IHRE AUFGABEN:
• 1. Fassen Sie die Predigt in zwei Sätzen zusammen.
• 2. Entnehmen Sie der Predigt wortgetreu den Abschnitt, der mit „Nicht nur einen“ beginnt und sich bis einschließlich „Herrn und Retter.“ erstreckt.

TEXTABSCHNITT:
━━━━━━━━━━━━━━━━━━━━
2. Timotheus 4,5-11 | Tag des Evangelisten St. Lukas | Pfr. Dr. Martens

Wenn in einer muslimischen Familie ein Kind neu geboren wird, dann wird ihm bald nach der Geburt das muslimische Glaubensbekenntnis ins Ohr geflüstert, das schon den Säugling zu einem richtigen Muslim macht: „Ich bezeuge: Es gibt keinen Gott außer Allah, und ich bezeuge, dass Mohammad der Gesandte Allahs ist.“ Das ist sehr einfach und übersichtlich: Ein Gott – ein Gesandter, und damit hat es sich. Wie ganz anders sieht das christliche Glaubensbekenntnis aus – wieviel Bewegung ist darin zu erkennen! Nein, es geht nicht bloß um den einen Gott und den einen Gesandten. Es geht um den einen Gott, der sich nicht damit begnügt, der Menschheit durch einen Gesandten Botschaften zu übermitteln, sondern der selber Mensch wird und Menschen durch seinen Heiligen Geist zum Glauben an ihn, den Mensch gewordenen Gott Jesus Christus, führt. Und dieses Geschehen wird nun nicht bloß von einem einzigen Gesandten bezeugt, sondern von einem ganzen Chor, von unterschiedlichen Stimmen, die doch alle miteinander denselben Lobgesang anstimmen.

Nicht nur einen Gesandten haben wir im christlichen Glauben, sondern gleich zwölf Apostel – und andere, die in Übereinstimmung mit ihnen die frohe Botschaft bezeugen, ja unzählige andere, die dieses ursprüngliche Zeugnis der Gesandten, der Apostel, weitergetragen haben und weitertragen bis zum heutigen Tag.

Und genau darum geht es auch in der Epistel des heutigen Tages des Evangelisten St. Lukas. Da geht es nicht um eine Person, sondern um viele verschiedene Personen und Namen, die uns hier genannt werden – und es geht bei diesen verschiedenen Personen letztlich doch wieder nur um den einen, der unendlich mehr ist als ein Prophet: um ihn, Christus, unseren Herrn und Retter.

Worte des Apostels Paulus hören wir hier in unserer Predigtlesung, Worte eines Apostels, der gar nicht zu den zwölf Aposteln gehört, sondern den der auferstandene Christus noch zusätzlich als Apostel in seinen Dienst gerufen hat, um durch ihn in besonderer Weise Menschen außerhalb des Volkes Israel zu erreichen. Durch das ganze Mittelmeergebiet gezogen ist er, hat eine Gemeinde nach der anderen gegründet, hat überall das Evangelium von Jesus Christus verkündigt und dabei nebenbei auch noch den einen und anderen Brief an die Gemeinden geschrieben, die er zurücklassen musste. Aber nun sieht Paulus, dass seine Mission an ihr Ziel kommt, dass die Zeit seines Dienstes nun zu Ende geht. Und so schreibt er nun noch einmal ganz bewusst, schreibt eben deshalb, weil er sieht, dass die Kirche nach seinem Tod von allen möglichen falschen Lehrern und Propheten bedroht sein wird, die ein ganz anderes Evangelium verkündigen als das, das er gepredigt hatte. Und um dem entgegenzusteuern, dass sich diese falschen Lehrer womöglich auch noch auf ihn berufen, schreibt Paulus seinem Schüler Timotheus ganz bewusst zwei Briefe, macht nachlesbar, was für ihn wirklich von Bedeutung ist. Ja, die Stimme des Apostels Paulus, sie ist bis heute eine ganz tragende Stimme im Chor der Apostel, im Chor derer, die das Evangelium von Jesus Christus als erste bezeugt haben. Ja, unverzichtbar ist diese Stimme, weist ganz unverwechselbar hin auf den, um den es allein in der Kirche zu gehen hat: auf ihn, Christus, den gekreuzigten und auferstandenen Herrn.
━━━━━━━━━━━━━━━━━━━━
UNBEARBEITETE AUFLISTUNG:
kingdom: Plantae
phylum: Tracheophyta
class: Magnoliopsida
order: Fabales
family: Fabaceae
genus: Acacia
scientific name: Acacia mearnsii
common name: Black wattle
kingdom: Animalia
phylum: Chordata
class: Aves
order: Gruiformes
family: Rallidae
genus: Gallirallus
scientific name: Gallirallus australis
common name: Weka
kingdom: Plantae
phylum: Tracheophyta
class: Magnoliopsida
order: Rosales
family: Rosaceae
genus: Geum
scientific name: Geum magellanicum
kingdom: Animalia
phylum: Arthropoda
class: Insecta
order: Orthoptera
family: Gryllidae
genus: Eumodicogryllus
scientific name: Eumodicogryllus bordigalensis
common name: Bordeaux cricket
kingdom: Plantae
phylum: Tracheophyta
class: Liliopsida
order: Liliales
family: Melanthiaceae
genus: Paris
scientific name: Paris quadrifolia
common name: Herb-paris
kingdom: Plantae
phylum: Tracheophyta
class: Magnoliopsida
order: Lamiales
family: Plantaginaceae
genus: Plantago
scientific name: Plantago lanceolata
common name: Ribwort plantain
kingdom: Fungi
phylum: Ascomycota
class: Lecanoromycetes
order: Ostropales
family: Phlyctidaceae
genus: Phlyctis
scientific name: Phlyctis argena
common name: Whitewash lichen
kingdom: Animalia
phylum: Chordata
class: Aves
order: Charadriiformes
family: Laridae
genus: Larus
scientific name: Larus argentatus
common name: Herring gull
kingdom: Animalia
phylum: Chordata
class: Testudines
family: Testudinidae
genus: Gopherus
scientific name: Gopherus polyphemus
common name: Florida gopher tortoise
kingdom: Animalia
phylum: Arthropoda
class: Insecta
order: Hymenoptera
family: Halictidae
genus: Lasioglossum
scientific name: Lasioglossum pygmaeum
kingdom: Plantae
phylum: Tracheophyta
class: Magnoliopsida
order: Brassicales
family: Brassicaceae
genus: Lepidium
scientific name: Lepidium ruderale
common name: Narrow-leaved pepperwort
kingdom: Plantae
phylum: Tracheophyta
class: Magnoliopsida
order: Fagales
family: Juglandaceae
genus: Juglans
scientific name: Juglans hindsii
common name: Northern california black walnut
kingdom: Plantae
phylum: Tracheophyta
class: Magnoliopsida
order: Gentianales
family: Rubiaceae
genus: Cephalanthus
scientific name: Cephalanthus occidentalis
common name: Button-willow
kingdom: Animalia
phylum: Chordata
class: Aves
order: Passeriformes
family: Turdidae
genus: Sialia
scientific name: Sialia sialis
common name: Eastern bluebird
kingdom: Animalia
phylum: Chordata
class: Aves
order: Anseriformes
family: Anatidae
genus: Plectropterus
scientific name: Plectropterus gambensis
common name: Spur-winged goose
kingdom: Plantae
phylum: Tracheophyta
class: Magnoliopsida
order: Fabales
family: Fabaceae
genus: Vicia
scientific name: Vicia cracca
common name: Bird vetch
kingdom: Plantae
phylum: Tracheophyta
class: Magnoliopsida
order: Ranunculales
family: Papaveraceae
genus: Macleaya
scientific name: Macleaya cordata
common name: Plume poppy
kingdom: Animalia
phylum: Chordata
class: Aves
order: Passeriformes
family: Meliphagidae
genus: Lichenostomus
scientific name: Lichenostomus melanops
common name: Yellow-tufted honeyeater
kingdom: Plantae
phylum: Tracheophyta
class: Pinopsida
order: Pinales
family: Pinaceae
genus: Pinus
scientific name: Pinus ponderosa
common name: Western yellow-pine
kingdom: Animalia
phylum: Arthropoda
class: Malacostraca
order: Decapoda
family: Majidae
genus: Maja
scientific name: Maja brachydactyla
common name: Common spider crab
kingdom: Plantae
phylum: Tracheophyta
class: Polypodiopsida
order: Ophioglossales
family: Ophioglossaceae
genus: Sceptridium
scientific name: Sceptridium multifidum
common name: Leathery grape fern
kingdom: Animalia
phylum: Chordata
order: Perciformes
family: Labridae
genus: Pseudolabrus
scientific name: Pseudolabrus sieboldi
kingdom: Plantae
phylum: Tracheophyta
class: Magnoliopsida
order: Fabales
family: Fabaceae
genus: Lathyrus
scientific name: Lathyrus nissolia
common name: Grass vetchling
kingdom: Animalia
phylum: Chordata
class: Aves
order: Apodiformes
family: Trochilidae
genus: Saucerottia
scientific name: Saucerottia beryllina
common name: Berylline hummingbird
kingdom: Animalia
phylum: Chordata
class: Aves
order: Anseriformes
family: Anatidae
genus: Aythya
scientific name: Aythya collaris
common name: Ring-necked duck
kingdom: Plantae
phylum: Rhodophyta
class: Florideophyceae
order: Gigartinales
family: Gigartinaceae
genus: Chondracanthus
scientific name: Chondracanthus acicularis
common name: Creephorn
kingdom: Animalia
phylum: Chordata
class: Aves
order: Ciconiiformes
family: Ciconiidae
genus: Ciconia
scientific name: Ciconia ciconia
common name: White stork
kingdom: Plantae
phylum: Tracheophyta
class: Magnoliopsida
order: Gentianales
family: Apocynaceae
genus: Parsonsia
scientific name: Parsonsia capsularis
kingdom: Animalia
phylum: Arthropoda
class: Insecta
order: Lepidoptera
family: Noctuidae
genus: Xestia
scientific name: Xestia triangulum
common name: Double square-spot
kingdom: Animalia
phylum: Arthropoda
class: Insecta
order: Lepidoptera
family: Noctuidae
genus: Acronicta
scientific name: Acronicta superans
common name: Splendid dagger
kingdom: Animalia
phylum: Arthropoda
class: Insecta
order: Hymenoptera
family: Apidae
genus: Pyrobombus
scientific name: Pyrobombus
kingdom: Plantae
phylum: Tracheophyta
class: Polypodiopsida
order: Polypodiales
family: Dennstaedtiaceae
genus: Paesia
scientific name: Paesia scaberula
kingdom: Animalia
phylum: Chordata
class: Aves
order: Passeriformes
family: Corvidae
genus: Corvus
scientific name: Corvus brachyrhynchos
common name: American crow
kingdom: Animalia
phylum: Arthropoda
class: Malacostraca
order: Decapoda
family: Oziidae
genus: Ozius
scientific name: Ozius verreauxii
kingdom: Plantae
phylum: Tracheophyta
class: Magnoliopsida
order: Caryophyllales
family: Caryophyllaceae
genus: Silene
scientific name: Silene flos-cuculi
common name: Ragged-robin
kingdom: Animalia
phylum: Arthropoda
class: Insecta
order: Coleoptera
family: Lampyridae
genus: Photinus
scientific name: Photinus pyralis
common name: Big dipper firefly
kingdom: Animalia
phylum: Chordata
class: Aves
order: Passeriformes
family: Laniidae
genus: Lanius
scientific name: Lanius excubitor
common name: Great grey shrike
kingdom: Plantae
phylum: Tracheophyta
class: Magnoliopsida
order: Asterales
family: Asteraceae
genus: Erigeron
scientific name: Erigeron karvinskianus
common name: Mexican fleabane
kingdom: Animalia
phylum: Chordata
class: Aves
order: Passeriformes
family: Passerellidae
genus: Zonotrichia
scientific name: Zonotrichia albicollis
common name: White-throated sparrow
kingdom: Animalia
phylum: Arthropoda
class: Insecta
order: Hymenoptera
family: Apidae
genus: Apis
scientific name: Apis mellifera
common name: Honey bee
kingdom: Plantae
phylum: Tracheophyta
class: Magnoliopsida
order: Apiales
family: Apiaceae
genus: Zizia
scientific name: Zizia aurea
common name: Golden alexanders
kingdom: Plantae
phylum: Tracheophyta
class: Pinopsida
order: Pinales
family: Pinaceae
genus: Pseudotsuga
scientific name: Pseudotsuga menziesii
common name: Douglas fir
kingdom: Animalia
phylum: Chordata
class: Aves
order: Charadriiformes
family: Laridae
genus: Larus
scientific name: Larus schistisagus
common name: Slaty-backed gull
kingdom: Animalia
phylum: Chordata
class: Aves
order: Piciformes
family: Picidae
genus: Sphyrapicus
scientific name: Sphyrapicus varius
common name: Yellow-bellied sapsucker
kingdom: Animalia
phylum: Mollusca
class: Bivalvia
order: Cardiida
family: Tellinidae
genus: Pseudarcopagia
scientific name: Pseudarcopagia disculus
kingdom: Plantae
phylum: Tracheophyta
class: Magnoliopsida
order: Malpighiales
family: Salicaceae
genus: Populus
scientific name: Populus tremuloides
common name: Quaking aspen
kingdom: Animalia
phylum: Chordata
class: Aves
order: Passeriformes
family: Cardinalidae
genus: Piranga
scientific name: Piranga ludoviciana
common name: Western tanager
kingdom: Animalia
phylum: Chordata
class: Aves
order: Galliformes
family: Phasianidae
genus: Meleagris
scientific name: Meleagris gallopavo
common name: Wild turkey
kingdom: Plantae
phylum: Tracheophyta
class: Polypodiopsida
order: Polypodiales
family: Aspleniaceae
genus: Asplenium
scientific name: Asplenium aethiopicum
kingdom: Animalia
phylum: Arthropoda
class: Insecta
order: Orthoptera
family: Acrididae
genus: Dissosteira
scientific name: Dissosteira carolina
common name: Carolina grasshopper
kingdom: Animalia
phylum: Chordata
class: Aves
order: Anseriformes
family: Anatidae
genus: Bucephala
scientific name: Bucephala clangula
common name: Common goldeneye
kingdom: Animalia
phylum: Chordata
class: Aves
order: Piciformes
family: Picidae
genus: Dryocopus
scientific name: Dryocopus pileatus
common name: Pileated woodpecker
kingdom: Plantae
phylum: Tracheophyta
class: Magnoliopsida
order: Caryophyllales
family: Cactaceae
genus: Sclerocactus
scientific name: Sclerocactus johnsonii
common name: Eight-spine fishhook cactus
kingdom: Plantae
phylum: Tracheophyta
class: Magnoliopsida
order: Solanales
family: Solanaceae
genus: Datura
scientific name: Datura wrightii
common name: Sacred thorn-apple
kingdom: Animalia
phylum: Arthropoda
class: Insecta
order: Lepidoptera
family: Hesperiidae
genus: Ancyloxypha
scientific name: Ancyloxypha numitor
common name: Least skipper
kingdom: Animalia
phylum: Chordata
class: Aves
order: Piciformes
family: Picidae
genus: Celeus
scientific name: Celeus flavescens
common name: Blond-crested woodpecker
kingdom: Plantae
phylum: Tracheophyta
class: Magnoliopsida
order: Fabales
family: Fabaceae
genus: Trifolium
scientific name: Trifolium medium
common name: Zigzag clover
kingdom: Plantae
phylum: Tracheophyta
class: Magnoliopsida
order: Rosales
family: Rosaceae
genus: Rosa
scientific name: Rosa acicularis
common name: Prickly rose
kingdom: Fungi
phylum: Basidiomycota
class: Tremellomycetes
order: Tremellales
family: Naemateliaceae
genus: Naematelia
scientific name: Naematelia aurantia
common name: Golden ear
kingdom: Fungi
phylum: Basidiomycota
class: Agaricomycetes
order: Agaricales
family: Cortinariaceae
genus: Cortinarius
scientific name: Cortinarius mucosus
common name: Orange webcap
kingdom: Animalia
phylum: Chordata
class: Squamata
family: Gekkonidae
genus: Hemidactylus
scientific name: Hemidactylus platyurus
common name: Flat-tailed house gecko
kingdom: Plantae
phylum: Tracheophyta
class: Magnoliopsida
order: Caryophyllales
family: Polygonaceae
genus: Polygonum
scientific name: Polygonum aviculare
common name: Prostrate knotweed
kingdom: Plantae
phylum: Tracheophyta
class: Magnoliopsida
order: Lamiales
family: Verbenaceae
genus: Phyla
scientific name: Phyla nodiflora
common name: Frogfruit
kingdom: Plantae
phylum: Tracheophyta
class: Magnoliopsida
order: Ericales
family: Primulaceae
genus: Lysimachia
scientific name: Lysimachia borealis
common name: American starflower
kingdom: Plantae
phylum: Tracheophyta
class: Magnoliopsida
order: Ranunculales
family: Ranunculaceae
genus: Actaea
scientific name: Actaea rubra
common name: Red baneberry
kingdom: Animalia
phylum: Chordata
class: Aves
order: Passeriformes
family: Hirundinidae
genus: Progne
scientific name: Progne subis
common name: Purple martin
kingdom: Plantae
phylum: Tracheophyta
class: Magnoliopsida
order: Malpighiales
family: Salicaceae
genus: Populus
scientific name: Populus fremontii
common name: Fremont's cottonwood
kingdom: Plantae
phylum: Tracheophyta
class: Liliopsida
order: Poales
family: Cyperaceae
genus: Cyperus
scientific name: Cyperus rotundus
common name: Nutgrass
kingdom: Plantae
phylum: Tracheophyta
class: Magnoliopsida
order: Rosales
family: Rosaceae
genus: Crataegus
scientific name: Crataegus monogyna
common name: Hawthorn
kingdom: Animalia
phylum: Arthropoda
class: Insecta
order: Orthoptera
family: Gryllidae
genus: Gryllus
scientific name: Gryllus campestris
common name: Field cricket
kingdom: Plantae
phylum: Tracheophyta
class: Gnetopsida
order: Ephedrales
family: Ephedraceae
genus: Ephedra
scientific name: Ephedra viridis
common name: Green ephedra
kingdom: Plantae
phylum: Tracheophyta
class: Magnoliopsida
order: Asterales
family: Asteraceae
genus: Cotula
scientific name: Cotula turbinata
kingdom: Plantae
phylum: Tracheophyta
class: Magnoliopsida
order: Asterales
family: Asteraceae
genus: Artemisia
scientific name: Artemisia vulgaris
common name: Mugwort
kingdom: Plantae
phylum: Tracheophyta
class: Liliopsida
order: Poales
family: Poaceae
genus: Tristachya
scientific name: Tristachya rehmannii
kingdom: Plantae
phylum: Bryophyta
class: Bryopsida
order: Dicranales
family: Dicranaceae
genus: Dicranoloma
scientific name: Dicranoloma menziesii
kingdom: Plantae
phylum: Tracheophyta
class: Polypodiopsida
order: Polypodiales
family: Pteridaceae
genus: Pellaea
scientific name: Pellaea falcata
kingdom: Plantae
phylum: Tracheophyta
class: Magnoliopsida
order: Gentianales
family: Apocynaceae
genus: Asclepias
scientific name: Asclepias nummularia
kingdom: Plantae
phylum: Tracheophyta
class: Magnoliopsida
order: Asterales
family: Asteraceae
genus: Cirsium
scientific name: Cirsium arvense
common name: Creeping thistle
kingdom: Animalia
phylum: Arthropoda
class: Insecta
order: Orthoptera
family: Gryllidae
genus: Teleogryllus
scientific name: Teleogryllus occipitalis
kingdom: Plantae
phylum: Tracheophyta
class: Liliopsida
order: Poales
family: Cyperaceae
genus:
━━━━━━━━━━━━━━━━━━━━
LÖSUNGEN:
• 1. Die Predigt stellt dem einfachen muslimischen Glaubensbekenntnis von einem Gott und einem Gesandten das christliche Bekenntnis gegenüber, in dem Gott selbst Mensch wird und nicht ein einzelner Gesandter, sondern ein ganzer Chor von Stimmen, darunter zwölf Apostel, die frohe Botschaft bezeugt. Am Beispiel des Apostels Paulus, der gegen Ende seines Dienstes seinem Schüler Timotheus zwei Briefe gegen künftige falsche Lehrer schreibt, zeigt sie, dass alle diese Stimmen auf Christus, den gekreuzigten und auferstandenen Herrn, hinweisen.

• 2.
Nicht nur einen Gesandten haben wir im christlichen Glauben, sondern gleich zwölf Apostel – und andere, die in Übereinstimmung mit ihnen die frohe Botschaft bezeugen, ja unzählige andere, die dieses ursprüngliche Zeugnis der Gesandten, der Apostel, weitergetragen haben und weitertragen bis zum heutigen Tag.

Und genau darum geht es auch in der Epistel des heutigen Tages des Evangelisten St. Lukas. Da geht es nicht um eine Person, sondern um viele verschiedene Personen und Namen, die uns hier genannt werden – und es geht bei diesen verschiedenen Personen letztlich doch wieder nur um den einen, der unendlich mehr ist als ein Prophet: um ihn, Christus, unseren Herrn und Retter.